Fernando herdou dos pais alguns apartamentos em Copacabana: "Minha bisavó morava no parque Lage [casarão tombado no bairro do Jardim Botânico] e só bebia água em copo de cristal".

Na adolescência, Pedrinho foi matriculado em um colégio interno, "porque era um marginalzinho". Mais tarde, passou em direito na PUC. "Fiquei um tempão lá, mas não me formei." Despontava a vocação para bon vivant.

O ÚLTIMO PLAYBOY

No momento, Pedrinho está lendo a biografia de Porfírio Rubirosa ("O Último Playboy"), que nasceu pobre na República Dominicana e se tornou milionário apenas se casando com mulheres ricas, como as herdeiras americanas Doris Duke e Barbara Hutton.

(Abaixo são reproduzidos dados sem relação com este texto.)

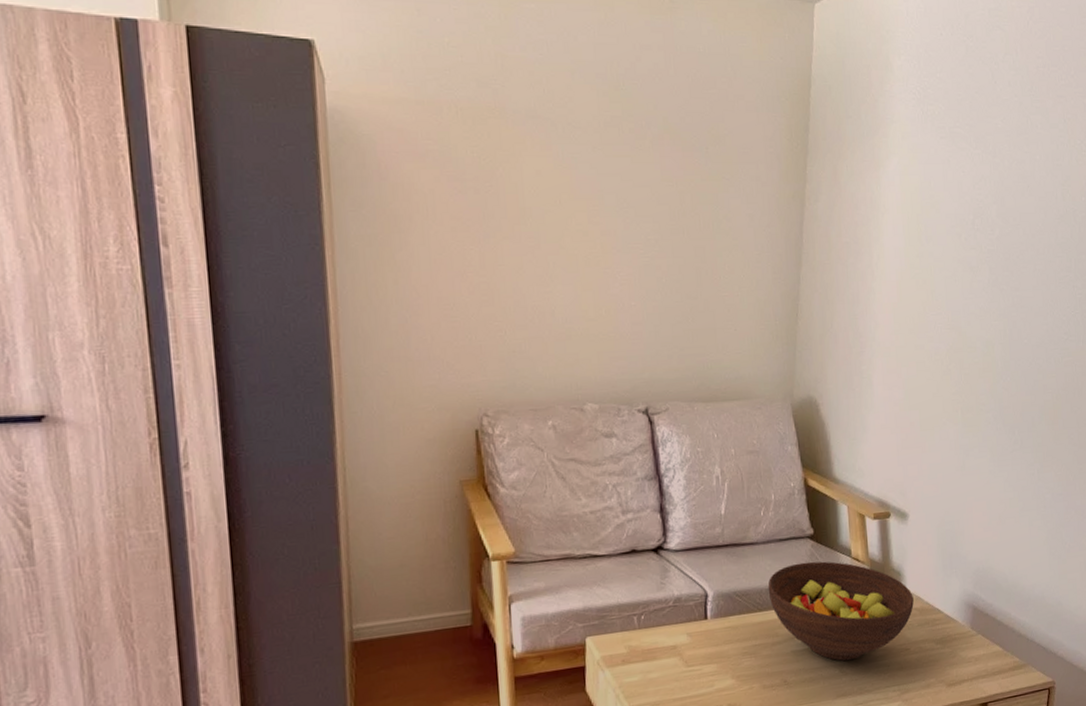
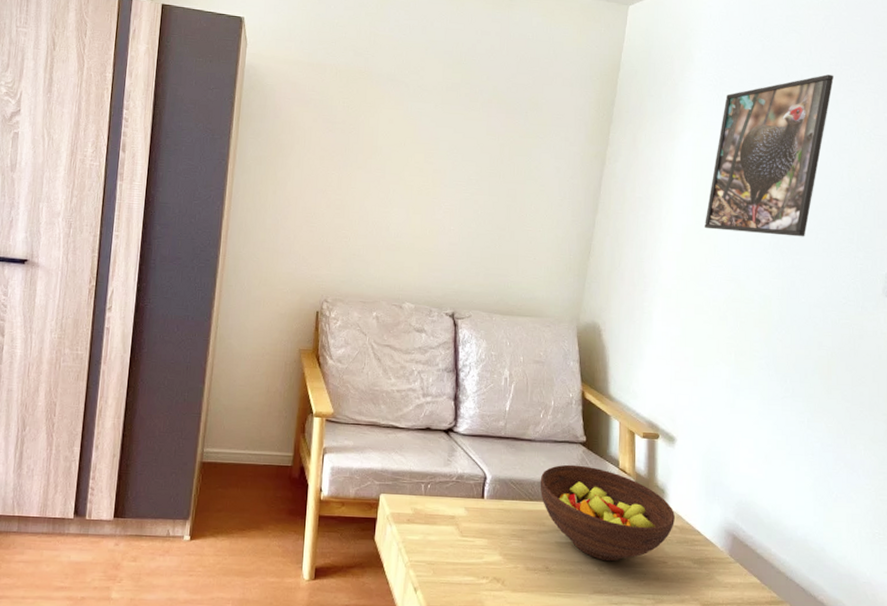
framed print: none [919,78,1042,272] -> present [705,74,834,237]

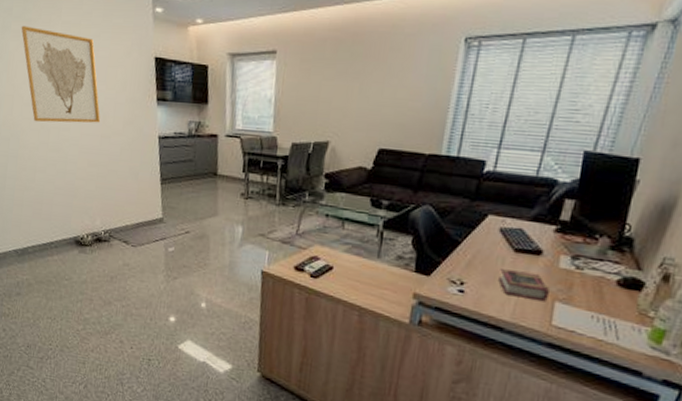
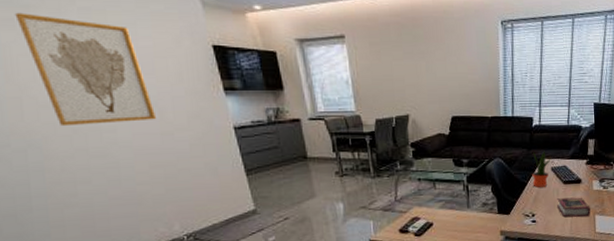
potted plant: none [469,205,502,251] -> present [532,151,551,187]

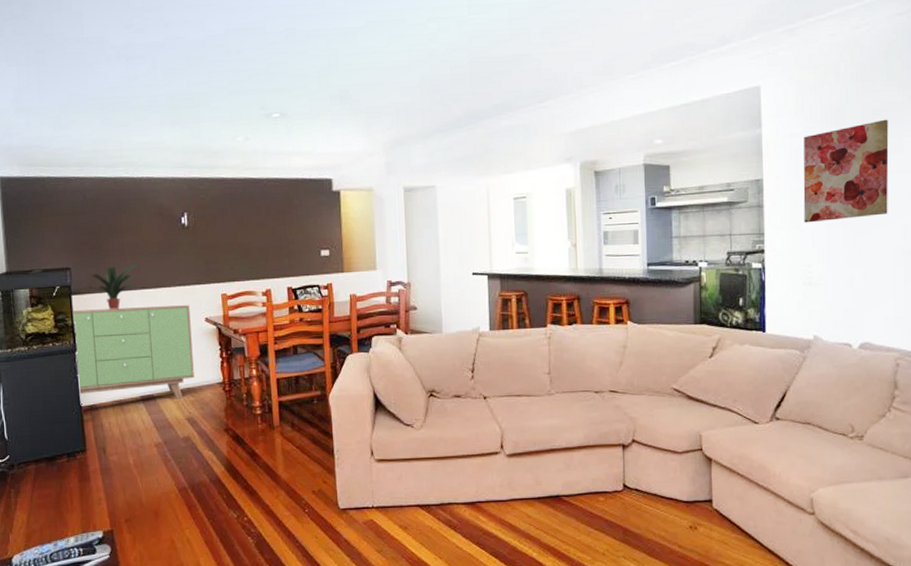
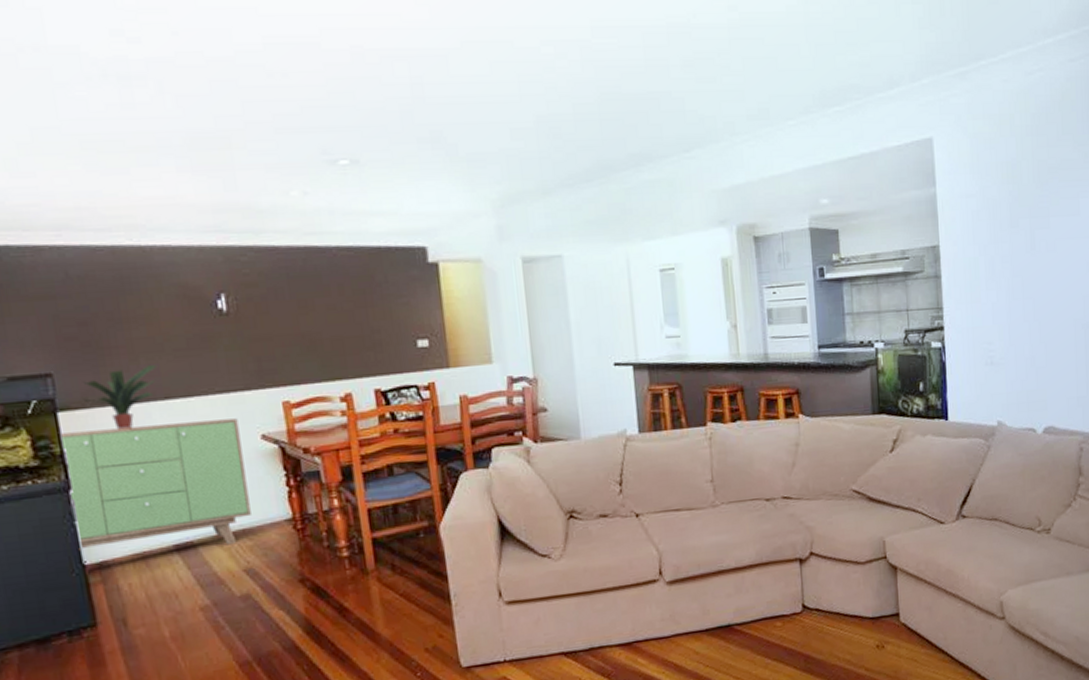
wall art: present [803,119,889,223] -> none [980,178,1067,296]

"Rubirosa era um duro megalomaníaco, perseguia uma meta, queria ficar milionário como o [armador grego Starvos] Niarchos. Eu não, sempre gostei só de me divertir", diz, puxando mais um trago.

Na entrevista, ele usa black

jeans, tênis, camisa de manga comprida com um suéter amarelo.

"Suéter é o cacete!... Cashmere!", ele explica. "Sou mais Jaguar que Mercedes, entende?"

Hoje, Aguinaga vive sozinho em um apartamento de classe média que herdou, em Copacabana. A mãe mora no mesmo prédio. Ele não tem carro e se veste com um guarda-roupa bastante reduzido; sua renda vem basicamente do que sobrou da herança do pai.

Mas não existe fracasso, nem arrependimento ou sensação de desperdício. "Se eu não fosse tão bonito? Não teria esse trânsito social, viveria de outro jeito. Mas estava escrito."

Assim, confortavelmente instalado no papel de "o homem mais bonito do Brasil", Pedrinho Aguinaga só precisou cobrar da vida o que lhe era de direito.